If the input patient data or the created cohort based on clinical criteria over-represent certain demographics (e.g., age, gender, race, or location), it can lead to biased cohort insights. For example, if data skews towards urban areas, the solution may not accurately capture the observational health outcomes in rural regions.

Important

Ensure data represents diverse patient social factors, health systems, and demographics. Regularly review and audit datasets created in cohorts to detect any demographic imbalances that could lead to biased or inaccurate insights derived from real-world patient data.

Socioeconomic Bias#

Data on patient populations may inadvertently favor wealthier areas or practices due to inequity in healthcare access or social imbalances around seeking care or reimbursements for care, leading to bias against those serving lower-income communities.

Important

Balance datasets and evaluate patients in a cohort by including data from various economic and social factor strata and regions to ensure equitable representation.

Data Quality and Source Bias#

Input data may come from various sources (e.g., multiple claims, EMR systems, or syndicated data providers), each with its own biases and quality. Potentially duplicated patient records from multiple sources could also bias estimates of cohort incidence or prevalence.

Important

Consider the limitations of each data source. Use techniques like data augmentation, bias correction, quality metrics, and checks to ensure that the quality of possibly disparate data sources does not lead to biased patient population cohorts for further analysis.

Moreover, patient cohorts created from this solution should be used to promote and prioritize unbiased and accurate insights from observational patient health signals.

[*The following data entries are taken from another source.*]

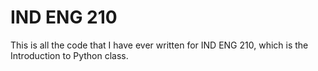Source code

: # IND ENG 210

This is all the code that I have ever written for IND ENG 210, which is the
Introduction to Python class.
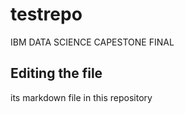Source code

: # testrepo
IBM DATA SCIENCE CAPESTONE FINAL
## Editing the file
its markdown file in this repository
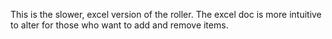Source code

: This is the slower, excel version of the roller.  The excel doc is more intuitive to alter for those who want to add and remove items.
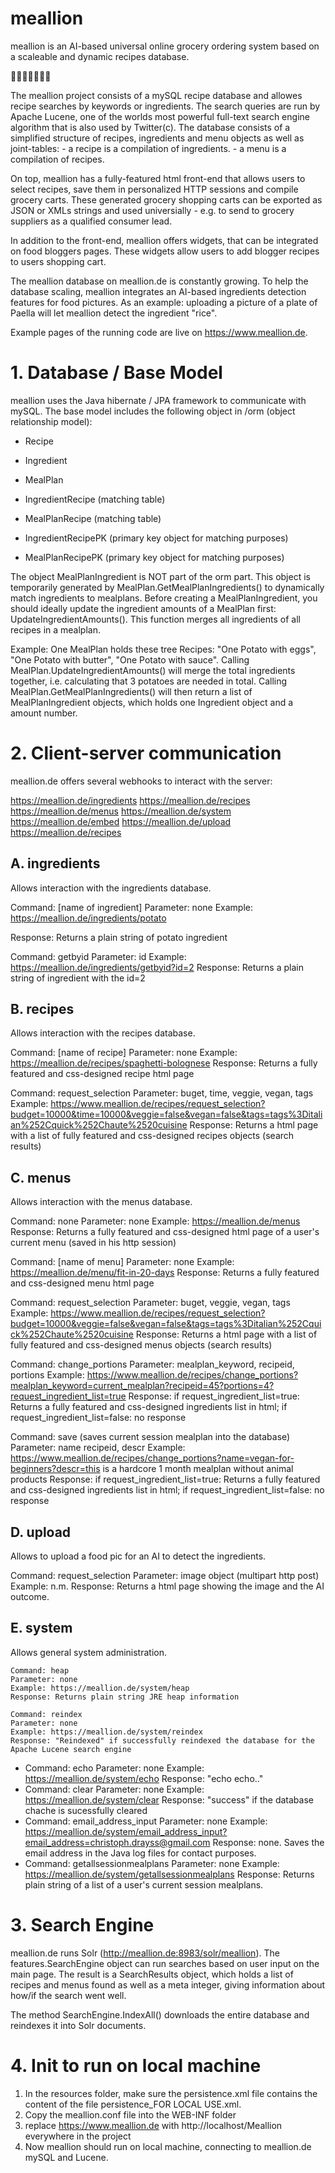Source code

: # meallion

meallion is an AI-based universal online grocery ordering system based on a scaleable and dynamic recipes database.

:tomato::eggplant::corn::tangerine::pizza::spaghetti::stew:

The meallion project consists of a mySQL recipe database and allowes recipe searches by keywords or ingredients. The search queries are run by Apache Lucene, one of the worlds most powerful full-text search engine algorithm that is also used by Twitter(c).
The database consists of a simplified structure of recipes, ingredients and menu objects as well as joint-tables: - a recipe is a compilation of ingredients. - a menu is a compilation of recipes.

On top, meallion has a fully-featured html front-end that allows users to select recipes, save them in personalized HTTP sessions and compile grocery carts.
These generated grocery shopping carts can be exported as JSON or XMLs strings and used universially - e.g. to send to grocery suppliers as a qualified consumer lead. 

In addition to the front-end, meallion offers widgets, that can be integrated on food bloggers pages. These widgets allow users to add blogger recipes to users shopping cart.

The meallion database on meallion.de is constantly growing. To help the database scaling, meallion integrates an AI-based ingredients detection features for food pictures. As an example: uploading a picture of a plate of Paella will let meallion detect the ingredient "rice".

Example pages of the running code are live on https://www.meallion.de.

# 1. Database / Base Model

meallion uses the Java hibernate / JPA framework to communicate with mySQL. The base model includes the following object in /orm (object relationship model):
 
- Recipe
- Ingredient
- MealPlan
- IngredientRecipe (matching table)
- MealPlanRecipe (matching table)

- IngredientRecipePK (primary key object for matching purposes)
- MealPlanRecipePK (primary key object for matching purposes)

The object MealPlanIngredient is NOT part of the orm part. This object is temporarily generated by MealPlan.GetMealPlanIngredients() to dynamically match ingredients to mealplans.
Before creating a MealPlanIngredient, you should ideally update the ingredient amounts of a MealPlan first: UpdateIngredientAmounts(). This function merges all ingredients of all recipes in a mealplan.

Example:
One MealPlan holds these tree Recipes: "One Potato with eggs", "One Potato with butter", "One Potato with sauce".
Calling MealPlan.UpdateIngredientAmounts() will merge the total ingredients together, i.e. calculating that 3 potatoes are needed in total.
Calling MealPlan.GetMealPlanIngredients() will then return a list of MealPlanIngredient objects, which holds one Ingredient object and a amount number.

# 2. Client-server communication

meallion.de offers several webhooks to interact with the server:

https://meallion.de/ingredients
https://meallion.de/recipes
https://meallion.de/menus
https://meallion.de/system
https://meallion.de/embed
https://meallion.de/upload
https://meallion.de/recipes


## A. ingredients

Allows interaction with the ingredients database.
	
Command: [name of ingredient]
Parameter: none
Example: https://meallion.de/ingredients/potato

Response: Returns a plain string of potato ingredient

Command: getbyid
Parameter: id
Example: https://meallion.de/ingredients/getbyid?id=2
Response: Returns a plain string of ingredient with the id=2
		
	
## B. recipes

Allows interaction with the recipes database.


Command: [name of recipe]
Parameter: none
Example: https://meallion.de/recipes/spaghetti-bolognese
Response: Returns a fully featured and css-designed recipe html page

Command: request_selection
Parameter: buget, time, veggie, vegan, tags
Example: https://www.meallion.de/recipes/request_selection?budget=10000&time=10000&veggie=false&vegan=false&tags=tags%3Ditalian%252Cquick%252Chaute%2520cuisine
Response: Returns a html page with a list of fully featured and css-designed recipes objects (search results)


## C. menus

Allows interaction with the menus database.


Command: none
Parameter: none
Example: https://meallion.de/menus
Response: Returns a fully featured and css-designed html page of a user's current menu (saved in his http session)

Command: [name of menu]
Parameter: none
Example: https://meallion.de/menu/fit-in-20-days
Response: Returns a fully featured and css-designed menu html page

Command: request_selection
Parameter: buget, veggie, vegan, tags
Example: https://www.meallion.de/recipes/request_selection?budget=10000&veggie=false&vegan=false&tags=tags%3Ditalian%252Cquick%252Chaute%2520cuisine
Response: Returns a html page with a list of fully featured and css-designed menus objects (search results)

Command: change_portions
Parameter: mealplan_keyword, recipeid, portions
Example: https://www.meallion.de/recipes/change_portions?mealplan_keyword=current_mealplan?recipeid=45?portions=4?request_ingredient_list=true
Response: if request_ingredient_list=true: Returns a fully featured and css-designed ingredients list in html; if request_ingredient_list=false: no response

Command: save (saves current session mealplan into the database)
Parameter: name recipeid, descr
Example: https://www.meallion.de/recipes/change_portions?name=vegan-for-beginners?descr=this is a hardcore 1 month mealplan without animal products
Response: if request_ingredient_list=true: Returns a fully featured and css-designed ingredients list in html; if request_ingredient_list=false: no response

	
## D. upload

Allows to upload a food pic for an AI to detect the ingredients.

Command: request_selection
Parameter: image object (multipart http post)
Example: n.m.
Response: Returns a html page showing the image and the AI outcome.

## E. system

Allows general system administration.
	
	
	Command: heap
	Parameter: none
	Example: https://meallion.de/system/heap
	Response: Returns plain string JRE heap information
		
	Command: reindex
	Parameter: none
	Example: https://meallion.de/system/reindex
	Response: "Reindexed" if successfully reindexed the database for the Apache Lucene search engine
-
	Command: echo
	Parameter: none
	Example: https://meallion.de/system/echo
	Response: "echo echo.."
-
	Command: clear
	Parameter: none
	Example: https://meallion.de/system/clear
	Response: "success" if the database chache is sucessfully cleared
-
	Command: email_address_input
	Parameter: none
	Example: https://meallion.de/system/email_address_input?email_address=christoph.drayss@gmail.com
	Response: none. Saves the email address in the Java log files for contact purposes.
-
	Command: getallsessionmealplans
	Parameter: none
	Example: https://meallion.de/system/getallsessionmealplans
	Response: Returns plain string of a list of a user's current session mealplans.

# 3. Search Engine

meallion.de runs Solr (http://meallion.de:8983/solr/meallion). 
The features.SearchEngine object can run searches based on user input on the main page. The result is a SearchResults object, which holds a list of recipes and menus found as well as a meta integer, giving information about how/if the search went well.

The method SearchEngine.IndexAll() downloads the entire database and reindexes it into Solr documents.

# 4. Init to run on local machine

1. In the resources folder, make sure the persistence.xml file contains the content of the file persistence_FOR LOCAL USE.xml.
2. Copy the meallion.conf file into the WEB-INF folder
3. replace https://www.meallion.de with http://localhost/Meallion everywhere in the project
3. Now meallion should run on local machine, connecting to meallion.de mySQL and Lucene.


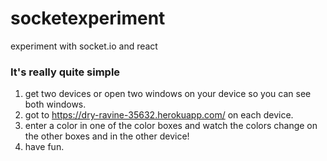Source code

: # socketexperiment
experiment with socket.io and react
### It's really quite simple
1. get two devices or open two windows on your device so you can see both windows.
2. got to  https://dry-ravine-35632.herokuapp.com/ on each device.
3. enter a color in one of the color boxes and watch the colors change on the other boxes and in the other device!
4. have fun.
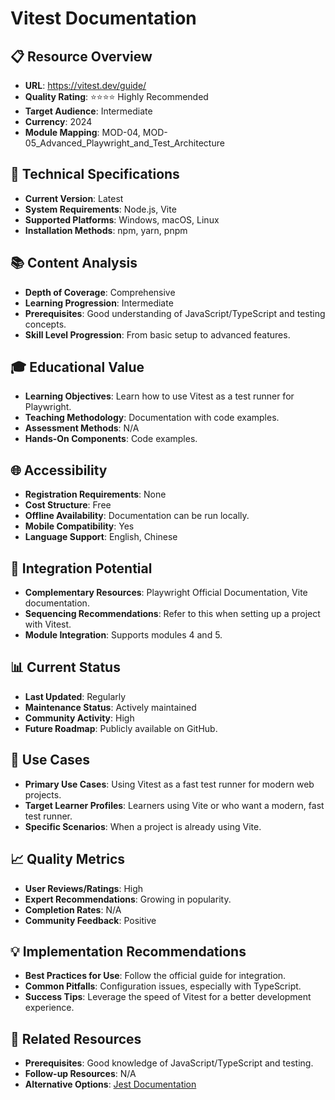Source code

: # Vitest Documentation

## 📋 Resource Overview
- **URL**: https://vitest.dev/guide/
- **Quality Rating**: ⭐⭐⭐⭐ Highly Recommended
- **Target Audience**: Intermediate
- **Currency**: 2024
- **Module Mapping**: MOD-04, MOD-05_Advanced_Playwright_and_Test_Architecture

## 🔧 Technical Specifications
- **Current Version**: Latest
- **System Requirements**: Node.js, Vite
- **Supported Platforms**: Windows, macOS, Linux
- **Installation Methods**: npm, yarn, pnpm

## 📚 Content Analysis
- **Depth of Coverage**: Comprehensive
- **Learning Progression**: Intermediate
- **Prerequisites**: Good understanding of JavaScript/TypeScript and testing concepts.
- **Skill Level Progression**: From basic setup to advanced features.

## 🎓 Educational Value
- **Learning Objectives**: Learn how to use Vitest as a test runner for Playwright.
- **Teaching Methodology**: Documentation with code examples.
- **Assessment Methods**: N/A
- **Hands-On Components**: Code examples.

## 🌐 Accessibility
- **Registration Requirements**: None
- **Cost Structure**: Free
- **Offline Availability**: Documentation can be run locally.
- **Mobile Compatibility**: Yes
- **Language Support**: English, Chinese

## 🔗 Integration Potential
- **Complementary Resources**: Playwright Official Documentation, Vite documentation.
- **Sequencing Recommendations**: Refer to this when setting up a project with Vitest.
- **Module Integration**: Supports modules 4 and 5.

## 📊 Current Status
- **Last Updated**: Regularly
- **Maintenance Status**: Actively maintained
- **Community Activity**: High
- **Future Roadmap**: Publicly available on GitHub.

## 🎯 Use Cases
- **Primary Use Cases**: Using Vitest as a fast test runner for modern web projects.
- **Target Learner Profiles**: Learners using Vite or who want a modern, fast test runner.
- **Specific Scenarios**: When a project is already using Vite.

## 📈 Quality Metrics
- **User Reviews/Ratings**: High
- **Expert Recommendations**: Growing in popularity.
- **Completion Rates**: N/A
- **Community Feedback**: Positive

## 💡 Implementation Recommendations
- **Best Practices for Use**: Follow the official guide for integration.
- **Common Pitfalls**: Configuration issues, especially with TypeScript.
- **Success Tips**: Leverage the speed of Vitest for a better development experience.

## 🔄 Related Resources
- **Prerequisites**: Good knowledge of JavaScript/TypeScript and testing.
- **Follow-up Resources**: N/A
- **Alternative Options**: [Jest Documentation](jest-documentation.md)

They should promote research to develop programs that improve patient outcomes and therapeutic or health access and journey, instead of re-enforcing disparities or biases in healthcare.

Further models built in real-world evidence (RWE) studies should be evaluated with a rigorous, responsible AI ethics process to ensure biases are not propagated, all subpopulations are considered, the observational nature of the data is incorporated (through methods like propensity matching and causal analysis) to avoid confounding factors, and model interpretability and explainability is in place.

Caution and Consideration of Sample Solution Data#

As a reminder, the synthetic data sources used in the example application of this solution do not reflect, in any way, real distributions of patient or disease characterizations. No insights or assumptions around observational health outcome patterns should be made from the examples insights derived from the patient cohorts. They should not be used in any further downstream business decision processes.

Please refer to the Centers for Medicare and Medicaid Services (CMS) Linkable 2008–2010 Medicare Data Entrepreneurs’ Synthetic Public Use File (DE-SynPUF) for further details.

Tip

We encourage users to check out Dataiku’s Responsible AI course to learn more.

Reproducing these Processes With Minimal Effort For Your Own Data#

The intent of this project is to enable biomedical informaticists or clinical researchers to understand how Dataiku can be used to create a centralized repository to store and manage cohorts (clinical electronic phenotyping) from real-world data.

We have provided several suggestions on how to use this solution to turn complex cohort SQL scripts into generalizable and reusable clinical electronic phenotyping for future patient data analytics. However, the best approach will ultimately depend on your specific needs and the data of interest. If you are interested in adapting this project to the specific goals and needs of your organization, roll-out and customization services can be offered on demand.